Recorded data
---

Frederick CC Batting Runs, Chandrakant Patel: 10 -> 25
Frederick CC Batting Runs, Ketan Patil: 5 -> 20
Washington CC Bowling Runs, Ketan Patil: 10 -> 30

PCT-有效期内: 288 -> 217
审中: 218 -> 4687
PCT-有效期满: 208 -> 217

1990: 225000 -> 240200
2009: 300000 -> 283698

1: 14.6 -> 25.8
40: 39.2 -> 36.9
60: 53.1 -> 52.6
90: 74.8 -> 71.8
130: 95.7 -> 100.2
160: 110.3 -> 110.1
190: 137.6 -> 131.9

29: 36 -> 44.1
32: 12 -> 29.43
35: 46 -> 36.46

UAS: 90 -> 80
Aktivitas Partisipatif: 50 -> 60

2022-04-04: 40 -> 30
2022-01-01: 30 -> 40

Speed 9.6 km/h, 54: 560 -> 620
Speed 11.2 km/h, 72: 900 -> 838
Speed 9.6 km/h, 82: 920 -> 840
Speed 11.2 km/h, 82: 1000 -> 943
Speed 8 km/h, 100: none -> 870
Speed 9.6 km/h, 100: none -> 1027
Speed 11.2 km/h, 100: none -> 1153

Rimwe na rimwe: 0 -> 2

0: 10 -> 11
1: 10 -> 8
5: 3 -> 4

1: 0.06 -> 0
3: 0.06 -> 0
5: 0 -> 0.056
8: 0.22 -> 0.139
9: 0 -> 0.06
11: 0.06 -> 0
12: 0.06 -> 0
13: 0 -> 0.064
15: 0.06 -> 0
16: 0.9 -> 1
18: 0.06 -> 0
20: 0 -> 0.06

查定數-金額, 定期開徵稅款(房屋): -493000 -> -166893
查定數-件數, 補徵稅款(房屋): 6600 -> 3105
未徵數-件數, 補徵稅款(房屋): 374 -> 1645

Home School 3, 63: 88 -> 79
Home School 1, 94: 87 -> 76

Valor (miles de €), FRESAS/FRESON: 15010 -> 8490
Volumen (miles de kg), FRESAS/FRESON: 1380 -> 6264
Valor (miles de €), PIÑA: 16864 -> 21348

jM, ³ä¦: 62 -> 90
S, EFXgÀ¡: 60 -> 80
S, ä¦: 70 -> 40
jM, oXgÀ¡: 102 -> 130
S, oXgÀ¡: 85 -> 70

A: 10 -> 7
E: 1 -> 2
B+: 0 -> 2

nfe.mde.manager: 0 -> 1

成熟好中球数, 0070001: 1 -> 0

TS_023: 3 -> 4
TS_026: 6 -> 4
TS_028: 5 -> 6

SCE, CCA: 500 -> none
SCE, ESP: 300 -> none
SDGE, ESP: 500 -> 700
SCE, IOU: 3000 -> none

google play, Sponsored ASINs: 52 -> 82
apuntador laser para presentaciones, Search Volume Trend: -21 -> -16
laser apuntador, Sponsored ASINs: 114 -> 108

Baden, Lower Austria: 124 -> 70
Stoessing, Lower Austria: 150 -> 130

---

**What the task asks:** Your answer should be every line above that contains the word "Lower".

**Completed task:**
Baden, Lower Austria: 124 -> 70
Stoessing, Lower Austria: 150 -> 130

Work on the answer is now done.